Lazy Saturday/book review

I had the best intentions today of dusting and vacuuming the whole house. That didn't happen. I did manage to do my laundry, pay some bills online and return my two-weeks overdue library books. One of the books had a section falling out of it that was not falling out when I checked out the book. I felt horribly guilty about this and confessed to it at the checkout counter rather than just dropping the book in the bookdrop.

The now falling-apart book I read was called Amazing Grace: A Vocabulary of Faith by Kathleen Norris. From the Publisher's Weekly review:
When poet Norris (The Cloister Walk) found her way back into church in the early 1980s, she was unsettled by what she calls the "vaguely threatening and dauntingly abstract" vocabulary of the church. Many of the words, like "Christ," seemed to her code words churchgoers used out of convenience when they could not find other words to use. Other words?like "salvation," "conversion," and "dogma"?seemed to Norris to be too abstract to reflect meaningfully her own experience. In this "vocabulary of faith," Norris draws upon her considerable poetic skills to refashion the vocabulary of the church into her own religious vocabulary. In each of these meditations, Norris uses anecdotes and humor to invest these words with fresh meanings.
It's a fantastic idea for a book, though I think Norris is uneven in her execution of it. She sometimes follows through to perfection, and other times seems to miss the mark with chapters that seem way too short, offering anecdotes that seem too lightweight given the immense baggage attached to some of these words.

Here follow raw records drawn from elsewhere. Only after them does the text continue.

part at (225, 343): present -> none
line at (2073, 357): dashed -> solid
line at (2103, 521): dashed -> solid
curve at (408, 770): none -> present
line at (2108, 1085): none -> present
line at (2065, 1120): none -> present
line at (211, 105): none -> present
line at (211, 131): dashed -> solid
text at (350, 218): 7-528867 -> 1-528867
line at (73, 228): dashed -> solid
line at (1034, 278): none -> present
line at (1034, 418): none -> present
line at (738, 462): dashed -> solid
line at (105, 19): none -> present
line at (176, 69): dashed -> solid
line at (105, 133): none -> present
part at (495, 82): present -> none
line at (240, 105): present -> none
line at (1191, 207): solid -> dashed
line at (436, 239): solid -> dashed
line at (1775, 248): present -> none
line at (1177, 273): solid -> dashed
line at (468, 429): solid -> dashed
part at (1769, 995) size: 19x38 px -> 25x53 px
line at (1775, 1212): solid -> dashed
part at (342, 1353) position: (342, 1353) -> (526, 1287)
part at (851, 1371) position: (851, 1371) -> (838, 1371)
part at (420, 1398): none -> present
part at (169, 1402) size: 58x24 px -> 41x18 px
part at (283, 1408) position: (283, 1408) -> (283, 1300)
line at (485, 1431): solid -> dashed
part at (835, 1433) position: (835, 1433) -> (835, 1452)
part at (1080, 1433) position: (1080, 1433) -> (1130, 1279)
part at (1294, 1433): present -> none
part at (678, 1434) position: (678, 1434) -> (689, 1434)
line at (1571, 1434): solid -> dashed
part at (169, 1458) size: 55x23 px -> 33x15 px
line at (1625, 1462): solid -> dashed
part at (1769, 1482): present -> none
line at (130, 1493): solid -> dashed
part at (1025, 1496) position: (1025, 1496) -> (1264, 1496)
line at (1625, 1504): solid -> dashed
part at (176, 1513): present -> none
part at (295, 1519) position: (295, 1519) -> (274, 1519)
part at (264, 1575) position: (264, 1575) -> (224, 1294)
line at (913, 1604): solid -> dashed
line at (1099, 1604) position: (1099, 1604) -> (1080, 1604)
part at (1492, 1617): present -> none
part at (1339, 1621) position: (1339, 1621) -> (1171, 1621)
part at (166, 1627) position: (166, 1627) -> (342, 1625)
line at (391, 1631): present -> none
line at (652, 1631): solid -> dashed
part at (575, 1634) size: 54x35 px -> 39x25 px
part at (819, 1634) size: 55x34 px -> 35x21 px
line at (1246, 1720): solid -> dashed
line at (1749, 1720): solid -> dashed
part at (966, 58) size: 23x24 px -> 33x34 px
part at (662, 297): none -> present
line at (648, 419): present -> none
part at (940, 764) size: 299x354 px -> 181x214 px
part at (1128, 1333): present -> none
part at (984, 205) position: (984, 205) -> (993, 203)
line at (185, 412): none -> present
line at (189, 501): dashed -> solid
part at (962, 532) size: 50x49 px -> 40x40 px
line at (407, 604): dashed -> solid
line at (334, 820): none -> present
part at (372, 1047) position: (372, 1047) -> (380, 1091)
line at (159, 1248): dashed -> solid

Still, I enjoyed the tone of this book versus one written by a clergy member or professor, in the way it combines academic knowledge with personal reflection. She often delves into Greek word origins and into the spirituality of Benedictine monks, with whom she has apparently spent a lot of time. Hmm, interesting. Norris also acknowledges doubt and her agnostic past, which I think is brave.

Yeah, it's really too bad that this book is so battered up for the next person.